Once again the Crystal compiler has stopped me in my tracks. When will I ever get this right? Is this another Ruby vs. Crystal difference? Another subtlety of the Crystal type system I need to learn about?

Static Types Reveal a Hidden Problem

No. Crystal has found a real problem with my Ruby code, a problem I never noticed. Because Sting doesn’t have a last name, the longest_last_name method runs into a problem:

def longest_last_name(singers)
  singers.map{|s| s.last_name}.max_by{|name| name.size }
end

The first call to map returns an array of last names, which now will contain nil. Then I pass that array into max_by which converts the names into corresponding name lengths, and then returns the longest name.
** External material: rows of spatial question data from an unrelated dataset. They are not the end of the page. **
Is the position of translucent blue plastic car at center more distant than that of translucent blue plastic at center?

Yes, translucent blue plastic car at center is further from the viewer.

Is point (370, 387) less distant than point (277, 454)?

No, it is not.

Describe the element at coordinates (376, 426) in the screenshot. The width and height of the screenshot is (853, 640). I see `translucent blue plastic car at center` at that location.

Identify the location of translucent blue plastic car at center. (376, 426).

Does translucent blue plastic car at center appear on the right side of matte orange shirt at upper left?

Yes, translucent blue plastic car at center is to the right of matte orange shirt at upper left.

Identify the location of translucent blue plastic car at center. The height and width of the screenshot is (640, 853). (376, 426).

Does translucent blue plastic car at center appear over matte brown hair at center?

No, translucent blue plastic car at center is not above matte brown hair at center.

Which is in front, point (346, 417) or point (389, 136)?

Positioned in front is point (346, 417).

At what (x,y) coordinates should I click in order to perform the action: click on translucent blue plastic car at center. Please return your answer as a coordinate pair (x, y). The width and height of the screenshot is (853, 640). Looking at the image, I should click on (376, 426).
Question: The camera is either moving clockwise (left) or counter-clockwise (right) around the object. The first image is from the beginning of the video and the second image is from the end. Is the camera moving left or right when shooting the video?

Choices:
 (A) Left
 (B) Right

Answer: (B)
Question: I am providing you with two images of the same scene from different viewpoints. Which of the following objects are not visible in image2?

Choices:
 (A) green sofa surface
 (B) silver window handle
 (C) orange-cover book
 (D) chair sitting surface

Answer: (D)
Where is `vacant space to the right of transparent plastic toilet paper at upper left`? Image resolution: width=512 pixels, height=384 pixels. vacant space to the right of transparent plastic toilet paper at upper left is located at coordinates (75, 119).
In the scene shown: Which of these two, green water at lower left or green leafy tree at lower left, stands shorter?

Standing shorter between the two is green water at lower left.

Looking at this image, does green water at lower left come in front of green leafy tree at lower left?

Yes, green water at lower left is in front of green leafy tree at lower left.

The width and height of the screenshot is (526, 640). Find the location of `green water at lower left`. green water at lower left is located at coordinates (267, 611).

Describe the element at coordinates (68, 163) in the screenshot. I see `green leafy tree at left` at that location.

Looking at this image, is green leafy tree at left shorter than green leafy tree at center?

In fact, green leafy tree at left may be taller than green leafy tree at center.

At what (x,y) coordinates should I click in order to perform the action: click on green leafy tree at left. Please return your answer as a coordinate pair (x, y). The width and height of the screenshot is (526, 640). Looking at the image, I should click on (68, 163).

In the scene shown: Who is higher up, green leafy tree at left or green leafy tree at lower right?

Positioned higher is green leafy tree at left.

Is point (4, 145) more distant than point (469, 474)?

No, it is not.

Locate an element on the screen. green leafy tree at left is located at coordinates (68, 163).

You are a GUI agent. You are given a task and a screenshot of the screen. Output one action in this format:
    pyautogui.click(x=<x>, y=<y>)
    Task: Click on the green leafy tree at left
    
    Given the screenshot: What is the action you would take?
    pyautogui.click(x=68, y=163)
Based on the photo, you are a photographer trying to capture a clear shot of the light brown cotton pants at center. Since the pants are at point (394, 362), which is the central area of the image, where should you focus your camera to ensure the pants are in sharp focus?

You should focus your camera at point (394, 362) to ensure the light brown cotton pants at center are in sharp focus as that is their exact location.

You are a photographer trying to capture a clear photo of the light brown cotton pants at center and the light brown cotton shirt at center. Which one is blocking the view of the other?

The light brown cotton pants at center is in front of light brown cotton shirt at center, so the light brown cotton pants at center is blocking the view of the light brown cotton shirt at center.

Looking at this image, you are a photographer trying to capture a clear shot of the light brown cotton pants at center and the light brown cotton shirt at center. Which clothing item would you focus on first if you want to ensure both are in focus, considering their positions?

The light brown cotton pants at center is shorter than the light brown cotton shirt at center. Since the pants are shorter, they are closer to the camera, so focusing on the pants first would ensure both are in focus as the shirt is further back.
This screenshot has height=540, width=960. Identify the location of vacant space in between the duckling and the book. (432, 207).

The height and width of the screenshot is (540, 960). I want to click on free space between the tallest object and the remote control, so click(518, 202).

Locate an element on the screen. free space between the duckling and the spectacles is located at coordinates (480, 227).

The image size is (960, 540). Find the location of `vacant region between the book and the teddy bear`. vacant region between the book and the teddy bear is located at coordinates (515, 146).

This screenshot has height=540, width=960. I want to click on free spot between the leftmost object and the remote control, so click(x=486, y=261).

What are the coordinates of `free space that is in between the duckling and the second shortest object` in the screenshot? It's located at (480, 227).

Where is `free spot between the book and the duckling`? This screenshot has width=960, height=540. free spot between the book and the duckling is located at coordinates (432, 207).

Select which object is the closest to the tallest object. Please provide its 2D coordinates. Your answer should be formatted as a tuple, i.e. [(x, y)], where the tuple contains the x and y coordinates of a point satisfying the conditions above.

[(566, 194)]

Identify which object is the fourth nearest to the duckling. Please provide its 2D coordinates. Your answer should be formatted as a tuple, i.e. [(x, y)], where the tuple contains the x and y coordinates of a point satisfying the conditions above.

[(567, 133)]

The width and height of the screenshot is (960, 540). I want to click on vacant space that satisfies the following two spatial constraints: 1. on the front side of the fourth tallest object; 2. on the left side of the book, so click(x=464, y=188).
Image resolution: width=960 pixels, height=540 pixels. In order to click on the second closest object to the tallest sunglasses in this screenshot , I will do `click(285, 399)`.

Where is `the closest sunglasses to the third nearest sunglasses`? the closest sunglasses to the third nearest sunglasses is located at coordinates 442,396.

Now that I know where to look, it’s easy to see the problem: max_by will pass nil to the second block for Sting’s missing last name, and the block will then try to call the size method on nil. Easy enough to fix:

def longest_last_name(singers)
  singers.map{|s| s.last_name}.compact.max_by{|name| name.size }
end

Using compact, I remove the nil element from the array of names, meaning the size method will never be called on nil. Of course, now that I’m thinking about nil values and the longest_last_name method, I realize that maybe all the singers are super-famous and have no last names, or possibly there were no singers to begin with. I tighten up my code even more:

def longest_last_name(singers)
  singers_with_last_names = singers.map{|s| s.last_name}.compact
  unless singers_with_last_names.empty?
    singers_with_last_names.max_by{|name| name.size }
  end
end

last_name = longest_last_name(lead_singers)
if last_name
  puts last_name
else
  puts "Not found"
end

Now everything works!

One interesting footnote here: Ruby allows me to get away without checking for an empty array using unless. In Ruby if I call max_by on an empty array it simply returns nil, meaning there is no maximum value at all. But Crystal is even more strict: It raises an runtime exception "Empty enumerable (Enumerable::EmptyError)". In a sense this is going a bit overboard, because nil seems to me a valid result in this case. But on the other hand, calling max_by on an empty array might be an indication of other problems in my code. Crystal brings that to my attention, but with a runtime exception not a compile error. Crystal reports runtime errors for other cases as well, for example looking for a value in a hash when the key doesn’t exist:

hash = { "a" => 123 } 
puts hash["b"]
# => Missing hash key: :b (KeyError)

The Crystal compiler expects a higher level of quality and thoroughness in my code than Ruby does, it seems to me.

Conclusion

There are two important concepts I took away from this exercise. First, using Ruby we depend on the completeness of our test suite in order to find and avoid mistakes. Precisely which values you choose for your test data set is very important. If I had thought of using Sting when I originally wrote my tests, I would have found the missing last name problem right away. But I didn’t.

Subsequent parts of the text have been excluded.